23 February 2013 (IPV6 Introduction)

·         Document the –I command line option.

·         Document the cache option in the xrd.network directive.

 

12 August 2013

·         Document the extended  –k, –l and –z command line options.

·         Document exported environment variables.

·         Document the environment information file contents.

·         General clean-up and better explanations.

 

6 September 2013

·         Simplify the role directive by removing the peer option.

·         Fully explain the peer option in the manager directive.

·         Redefine the peer option of the delay directive.

·         Remove the unsupported xmilib directive..

 

19 January 2014

·         Document the cms.blacklist directive.

 

2 April 2014

·         Better explain the manager all and any options.
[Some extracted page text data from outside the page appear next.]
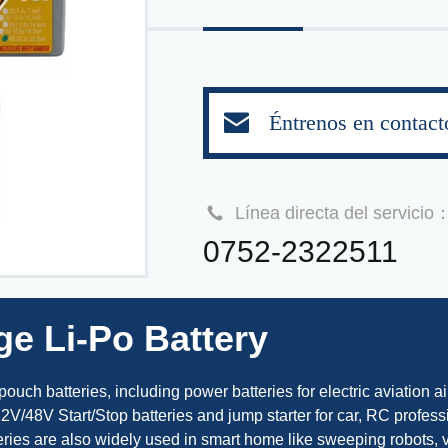
Éntrenos en contact
Línea directa del servicio
0752-2322511
ge Li-Po Battery
uch batteries, including power batteries for electric aviation ai
,12V/48V Start/Stop batteries and jump starter for car, RC profess
ies are also widely used in smart home like sweeping robots, v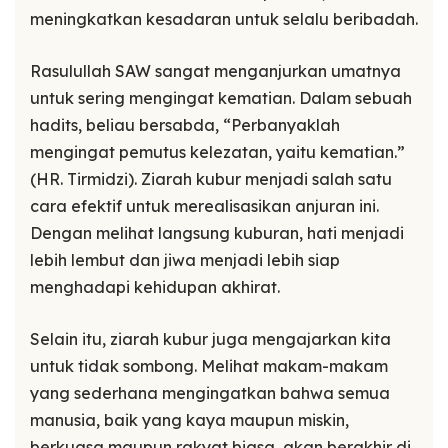
meningkatkan kesadaran untuk selalu beribadah.
Rasulullah SAW sangat menganjurkan umatnya
untuk sering mengingat kematian. Dalam sebuah
hadits, beliau bersabda, “Perbanyaklah
mengingat pemutus kelezatan, yaitu kematian.”
(HR. Tirmidzi). Ziarah kubur menjadi salah satu
cara efektif untuk merealisasikan anjuran ini.
Dengan melihat langsung kuburan, hati menjadi
lebih lembut dan jiwa menjadi lebih siap
menghadapi kehidupan akhirat.
Selain itu, ziarah kubur juga mengajarkan kita
untuk tidak sombong. Melihat makam-makam
yang sederhana mengingatkan bahwa semua
manusia, baik yang kaya maupun miskin,
berkuasa maupun rakyat biasa, akan berakhir di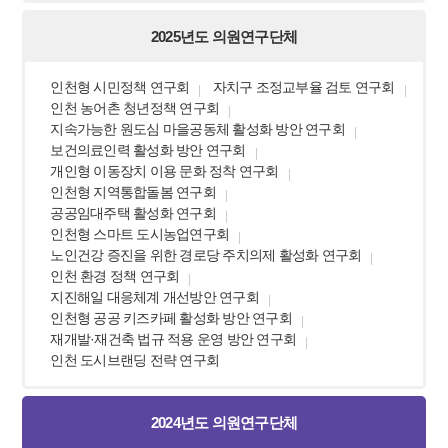
2025년도 의원연구단체
인천형 시민정책 연구회
자치구 조정교부율 검토 연구회
인천 농어촌 청년정책 연구회
지속가능한 원도심 마을공동체 활성화 방안 연구회
보건의료인력 활성화 방안 연구회
개인형 이동장치 이용 문화 정착 연구회
인천형 지역통합돌봄 연구회
공공임대주택 활성화 연구회
인천형 스마트 도시농업연구회
노인건강 증진을 위한 경로당 주치의제 활성화 연구회
인천 환경 정책 연구회
지진해일 대응체계 개선방안 연구회
인천형 공공 키즈카페 활성화 방안 연구회
재개발·재건축 법규 적용 운영 방안 연구회
인천 도시브랜딩 전략 연구회
2024년도 의원연구단체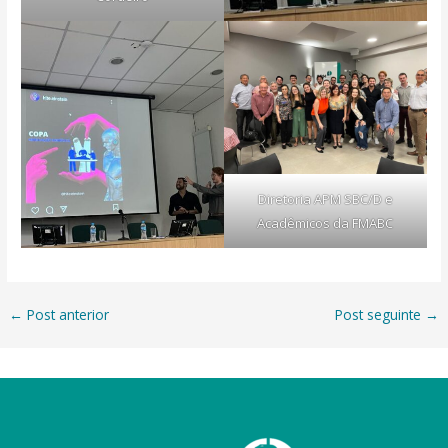
Diretoria APM SBC/D e
Acadêmicos da FMABC
←
Post anterior
Post seguinte
→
·         Better explain the delay hold, lookup, and qdl options.

 


 

--------------       Release 4.0.0

--------------       Release 4.0.1

--------------       Release 4.0.2

--------------       Release 4.0.3

--------------       Release 4.0.4

 

13 October 2014

·         Document the new subcluster directive.

 

15 October 2014

·         Change cms.subcluster to all.subcluster directive so that the OFS and CMS components see the configuration.

 

--------------       Release 4.1.0 to 4.2.3

 

9 December 2014

·         Document how to support disjoint clusters by using the host name qualifies on the all.manager directive.
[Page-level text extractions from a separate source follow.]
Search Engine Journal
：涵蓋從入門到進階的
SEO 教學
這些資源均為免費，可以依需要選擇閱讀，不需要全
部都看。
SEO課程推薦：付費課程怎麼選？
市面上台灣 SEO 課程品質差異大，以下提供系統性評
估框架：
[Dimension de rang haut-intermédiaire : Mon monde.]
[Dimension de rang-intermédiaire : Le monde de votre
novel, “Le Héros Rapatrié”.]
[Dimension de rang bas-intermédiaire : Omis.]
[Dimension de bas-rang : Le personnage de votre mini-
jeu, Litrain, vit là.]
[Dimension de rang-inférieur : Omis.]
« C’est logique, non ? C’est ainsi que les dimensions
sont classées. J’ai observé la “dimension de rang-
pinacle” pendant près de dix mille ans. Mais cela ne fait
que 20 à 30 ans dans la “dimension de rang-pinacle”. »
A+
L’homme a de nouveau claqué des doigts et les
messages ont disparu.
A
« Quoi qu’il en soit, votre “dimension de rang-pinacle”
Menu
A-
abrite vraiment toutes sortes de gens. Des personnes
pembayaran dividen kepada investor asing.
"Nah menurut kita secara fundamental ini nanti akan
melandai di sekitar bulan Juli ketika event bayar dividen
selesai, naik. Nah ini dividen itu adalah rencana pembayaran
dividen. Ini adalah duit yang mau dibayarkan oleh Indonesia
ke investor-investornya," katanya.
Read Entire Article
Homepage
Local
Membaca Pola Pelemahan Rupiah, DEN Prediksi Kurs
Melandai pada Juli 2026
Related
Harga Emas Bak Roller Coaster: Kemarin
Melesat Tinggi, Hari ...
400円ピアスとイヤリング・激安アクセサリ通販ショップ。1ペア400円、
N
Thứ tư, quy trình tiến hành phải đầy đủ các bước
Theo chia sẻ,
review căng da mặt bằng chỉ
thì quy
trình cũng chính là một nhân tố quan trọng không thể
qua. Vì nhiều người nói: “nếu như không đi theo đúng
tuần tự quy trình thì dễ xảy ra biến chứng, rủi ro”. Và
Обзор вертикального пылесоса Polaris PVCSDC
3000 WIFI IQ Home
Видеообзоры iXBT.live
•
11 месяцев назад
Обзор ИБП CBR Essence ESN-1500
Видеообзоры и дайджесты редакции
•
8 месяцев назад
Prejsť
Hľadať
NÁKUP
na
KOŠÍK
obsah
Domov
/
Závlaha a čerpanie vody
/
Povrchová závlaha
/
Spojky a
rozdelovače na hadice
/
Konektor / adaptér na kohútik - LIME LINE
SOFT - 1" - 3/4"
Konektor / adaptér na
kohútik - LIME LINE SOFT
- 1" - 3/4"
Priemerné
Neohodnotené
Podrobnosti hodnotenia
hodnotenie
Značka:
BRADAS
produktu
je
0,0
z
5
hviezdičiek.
·         Document the cms.whitelist directive.

·         Document the redirect option in the blacklist and whitelist files.

 

17 November 2015

·         Document cms.cidtag directive.

·         Document the delnode option of the cms.delay directive.

·         Document the files option of the cms.trace directive.

·         Correct the definition of the –d option in the cms.trace section.

 

25 November 2015

·         Document nostage option of the cms.delay directive.

·         Document retries option of the cms.dfs directive.

·         Explain the side-effects of the –s command line option on the placement of the environmental file.

 

--------------       Release 4.3.0

 

10 February 2016

·         Document the mode option of the cms.sched directive.

 


 

18 April 2016

·         Document log file plug-ins.

·         Add admonition of when the all.role directive should not be used.

 

20 June 2016

·         Document the cse logging plug-in parameter.

 

--------------       Release 4.4.0

 

21 October 2016

·         Document the noloc option of the cms.fxhold directive.

 

--------------       Release 4.5.0

 

6 February 2018

·         Document the cms.nbsendq directive.

·         Document the cms.superport directive.

·         Document the cms.vnid directive.

·         Add section explaining virtual network identifies.

 

8 May 2019

·         Document the maxretries and nomultisrc options in the cms.sched directive.

 

21 June 2019

·         Add information about running clusters using a container orchestration system and how to stop daemons to the FAQ.

 

17 September 2019

·         Document the xrootd and lib arguments in the cms.perf directive.

·         Add missing protocol token, xroot, to the cms.altds directives.

 

10 April 2020

·         Document the space argument in the cms.trace directive.

 

14 April 2020

·         Document the -a, -A , -w, and -W command line options.

·         Document the xrd.homepath directivee.

 


 

14 October 2020

·         Document the %iname specification on the all.manager directive.

 

 



[1] Refer to the “xrootd ofs & oss Configuration Guide for more information.

[2] Only cmsd-related options are shown in the table. Other options are specific or xrootd or the oss component. Consult xrootd and ofs/oss references for details on unlisted options.

[3] This message may be specified by using the stagemsg directive.

[4] mps_prep along with mps_PreStage and mps_Stage are deprecated. The frm_xfrd should be used instead.